Jakarta (ANTARA News) - Lembaga riset independen INDEF (Institute for Development of Economics and Finance) menilai capaian prestasi kinerja perekonomian Indonesia 2012 dibangun di atas pijakan fondasi yang rapuh.

Di tengah melambatnya kinerja perekonomian global, hingga Triwulan III-2012 Indonesia mampu mencapai pertumbuhan ekonomi nomor dua di Asia yaitu sebesar 6,29 persen.

"Kami mencatat terdapat kerapuhan di balik angka pertumbuhan ekonomi Indonesia yang cukup fantastis," kata ekonom INDEF Didik J Rachbini dalam Sarasehan Ekonomi "Menyongsong Ekonomi Indonesia 2014" di Jakarta, Rabu.

"Pertumbuhan Indonesia tinggi namun keropos. Pertumbuhan hanya dinikmati oleh sektor non-tradable yang relatif padat modal, dengan nilai tambah dan penyerapan tenaga kerja yang rendah," kata Didik.
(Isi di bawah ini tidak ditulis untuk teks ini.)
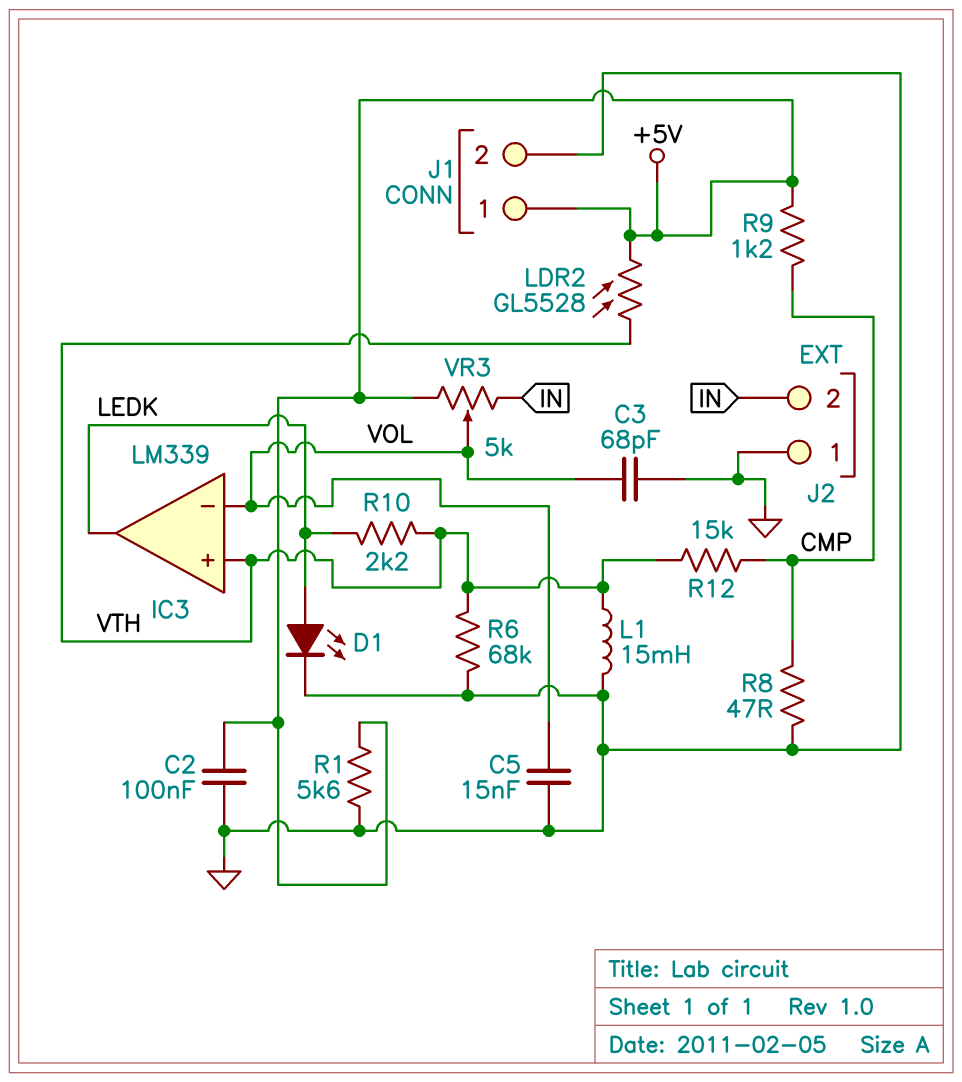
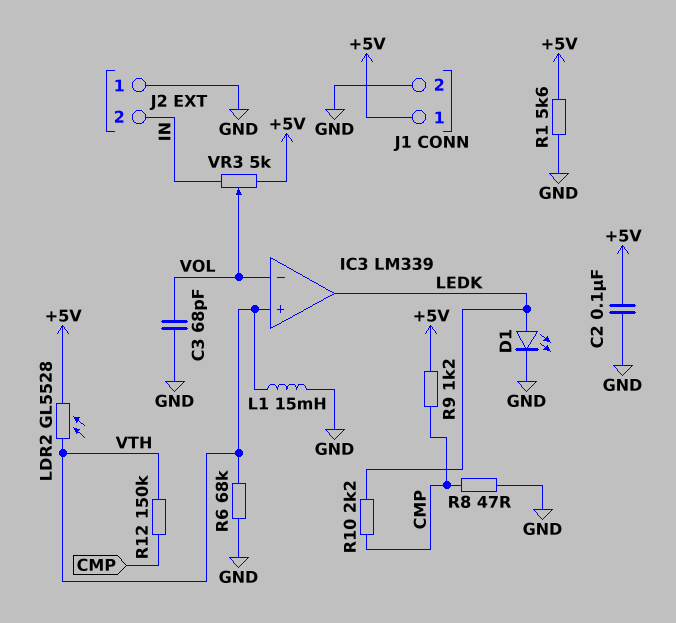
C5: 15nF (GND, VOL) -> none
R10: 2.2k (LEDK, VTH) -> 2.2k (CMP, LEDK)
R12: 15k (CMP, VTH) -> 150k (CMP, VTH)

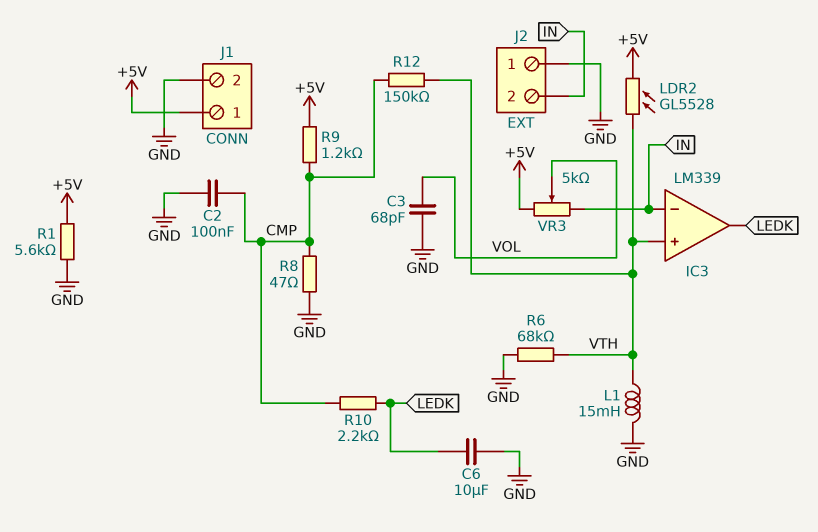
C2: 100nF (+5V, GND) -> 100nF (CMP, GND)
C6: none -> 10uF (GND, LEDK)
D1: LED (A LEDK, K GND) -> none
IC3 pin in-: VOL -> IN

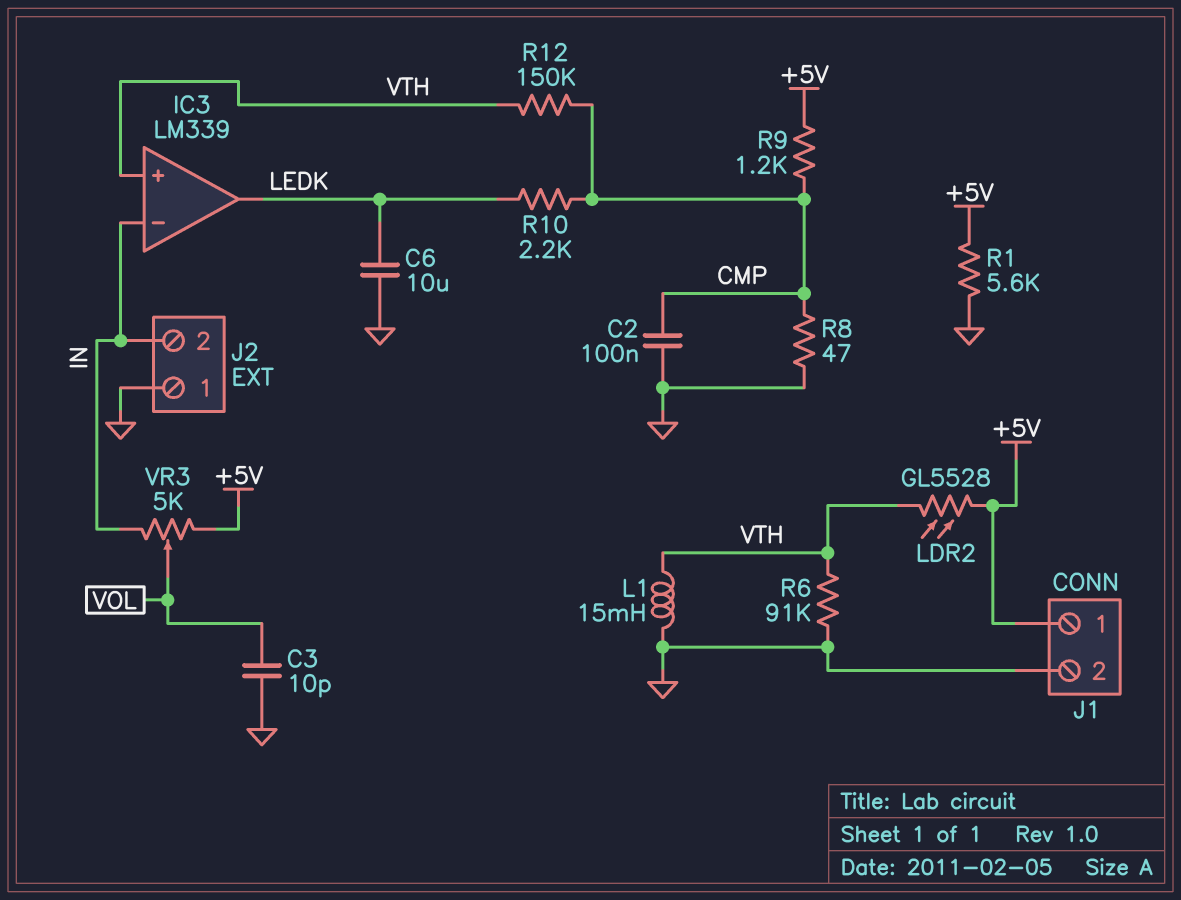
C3: 68pF (GND, VOL) -> 10pF (GND, VOL)
R6: 68k (GND, VTH) -> 91k (GND, VTH)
INDEF mencatat sektor padat karya (tradable), sektor pertambangan dan penggalian hanya tumbuh 1,94 persen, pertanian hanya tumbuh 4,27 persen, dan industri pengolahan tumbuh 5,81 persen.

Padahal sektor tradable menyerap lebih dari separuh tenaga kerja nasional (dari 110,8 juta pekerja).

Selain itu, lanjut Didik, kerapuhan lainnya yakni menurunnya daya saing ekonomi Indonesia.

Indeks daya saing global Indonesia turun dari posisi ke-46 (2011-2012) menjadi ke-50 (2012-2013) dari 144 negara.

"Penyebab utamanya adalah memburuknya variabel pokok daya saing seperti korupsi dan penyogokan, perilaku tidak etis dunia usaha, serta biaya yang muncul akibat kejahatan dan kekerasan," ujar Didik.

Peringkat melakukan usaha di Indonesia juga masih berada pada peringkat ke-128. Hal itu disebabkan berbelitnya birokrasi memulai usaha, pengurusan ijin, perpajakan, dan perlindungan investor.